景元
景元我错了,师父
景元保险起见……还是让我走吧
镜流有一瞬间握紧了手,看不出她到底是何等神情。
镜流不……
镜流你不准走
景元……
双方再无言语,唯有镜流沉重的呼吸入耳。
景元……好,我不走
景元毕竟师父的命令,我岂敢违背
景元但以师父目前的状态……让我待在此地,着实有些为难了
镜流若是执意想要脱去衣物,又不让他离去……
——他不敢想。
景元这样吧师父,我有个主意,我将我的眼睛蒙上,就待在此地陪你,也不会看到你
景元你就这样看着我,如何?
她兴许是在耍酒疯,变得像个小孩子。
镜流……过来
听话走去,沿着床边坐下。
镜流不准离开……随你怎么做……
她真的不同以往,显得娇小。
是内心深处对陪伴的渴望被激发出来了吗?
毕竟他并非没有听过师父儿时的故事。
年少时家乡被毁,伤势未愈就被她的老师扔到了战场上,要求拼死捡回一条命,并不难想象她当时对孽物的恐惧。

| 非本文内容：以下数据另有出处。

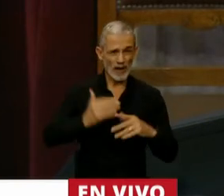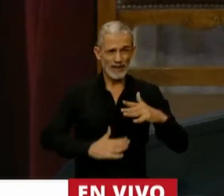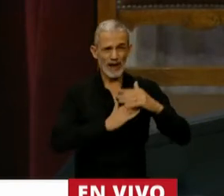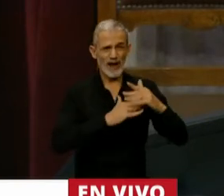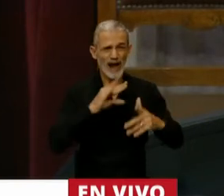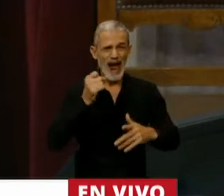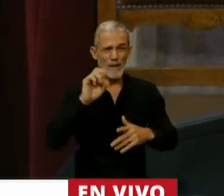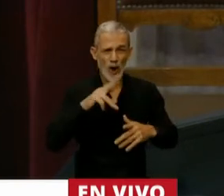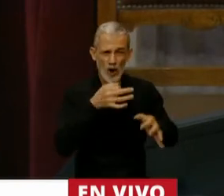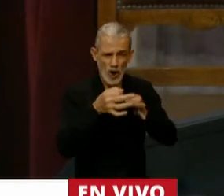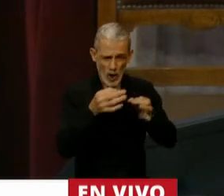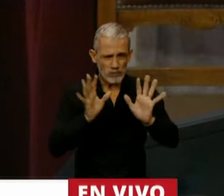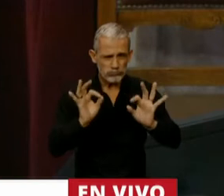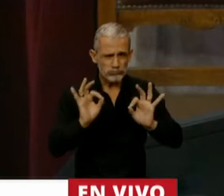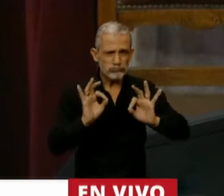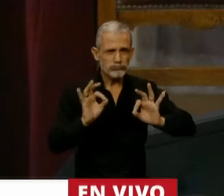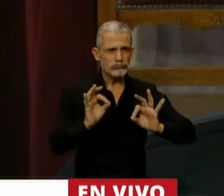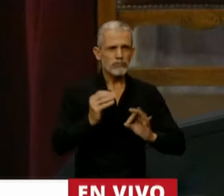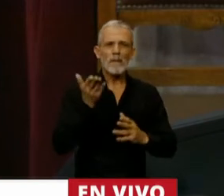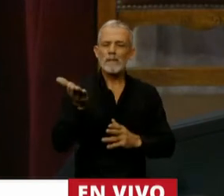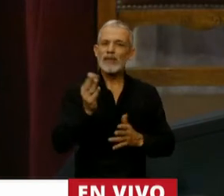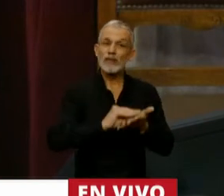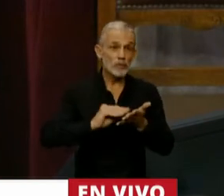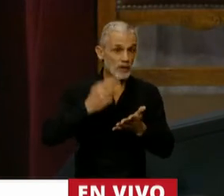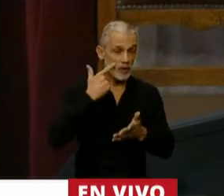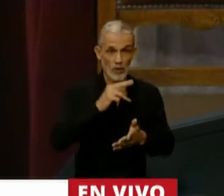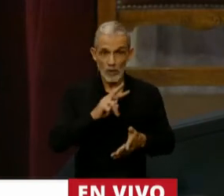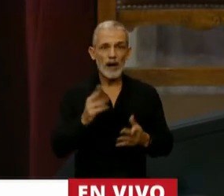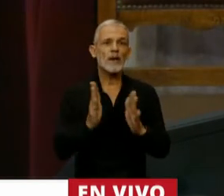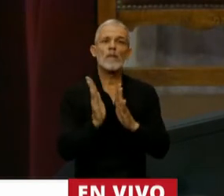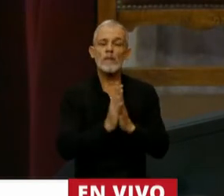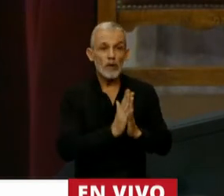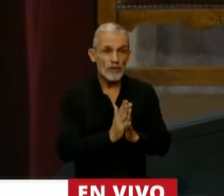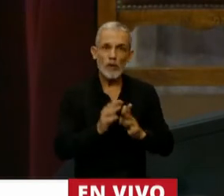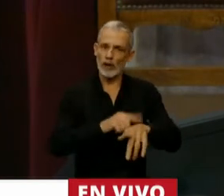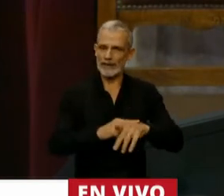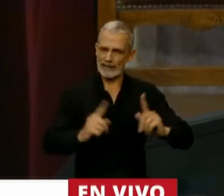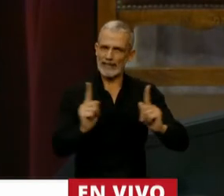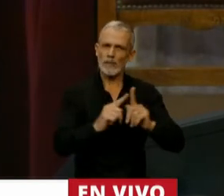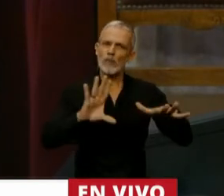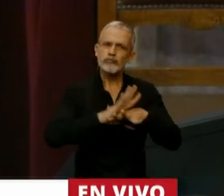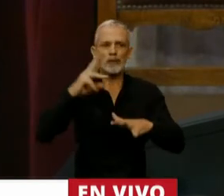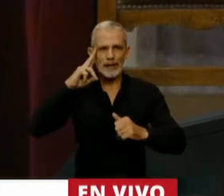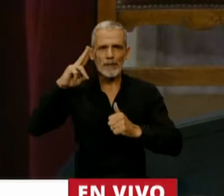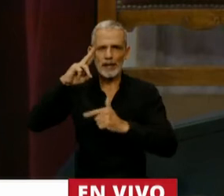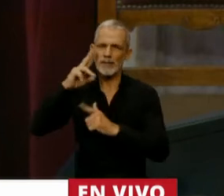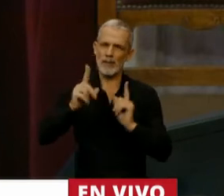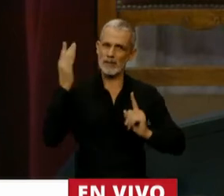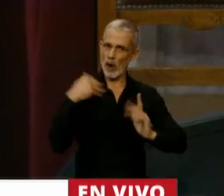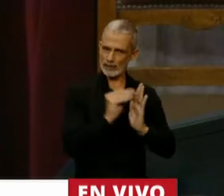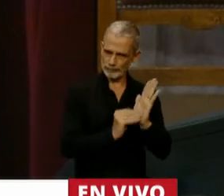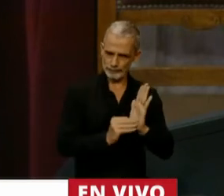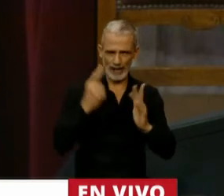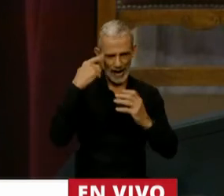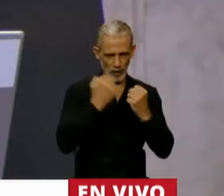labor parlamentaria y pedirle a los señores y señoras diputadas si podemos ajustarnos a los tiempos que hemos estipulado.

故而,为了求得生存,她割舍了诸多事物,最终,登上剑首之位时,民间也传之——无情。
……她并非冷血之人,只是……她将自己的情感隐匿在心底,封闭了内心。
将身上的布条取下,遮盖双目。
景元师父,安心吧,我会一直在这里陪着你的
——在她最为脆弱的时刻,亟需对方为她带来安心之感。
镜流……
窸窸窣窣的声音着实让人浮想联翩。
但偏偏景元是个正人君子。
……好吧,他自己都不敢这么自夸。
周遭的声响渐次减弱,房间仿若趋于静谧,男人的耳后已然泛红,然而依旧未做出任何举动。
靠在这床边,大抵就要这样睡一宿了。
……为了师父,将就吧。
镜流景元……
景元师父?
没有得到回应,应该是梦话。
梦的我吗?在她的梦里……我会是什么样的呢……
师父……镜流……
…………
察觉到柔和的阳光透过窗户,缓缓地睁开了双眸。
才发觉遮住双目的布条已然脱落,而自已也置身于这绵软的床榻之上。
景元……师父
开口第一句,便是对那个人的呼唤。
闻声,这才有人从门外走进。
景元这几乎是你第一次给予我睡懒觉的机会呢
镜流我的问题
听罢,这才见镜流进入自己的视野之中。
——她已经换上了常服。
镜流看来下回不必再对你加以考虑,应当直接将你拽走
景元哎,别这样,对我不好
镜流既然醒了,给你一刻钟
她不愿再多费口舌,要求景元十五分钟内收拾完出门。
景元?!
景元不是节假日吗!
镜流这不代表你能赖在我的房间
哎呀……被戳穿了呢。
镜流三……
景元我马上!
还是这招好用。
镜流就这样站在门口,望着景元起床去收拾。
镜流景元……
隐约听到她的轻声细语。
镜流……你还挺有毅力
由于声音过小,景元一时也未能听清,等反应过来之际,已然忘却该如何思考了。
景元等等,什么意思?
镜流没什么
说罢,镜流就准备离去。
景元师父,你到底是怎么看待的我啊——
镜流不禁白了白眼,早知道她就不说心里话夸他了,现在好了,被缠上了。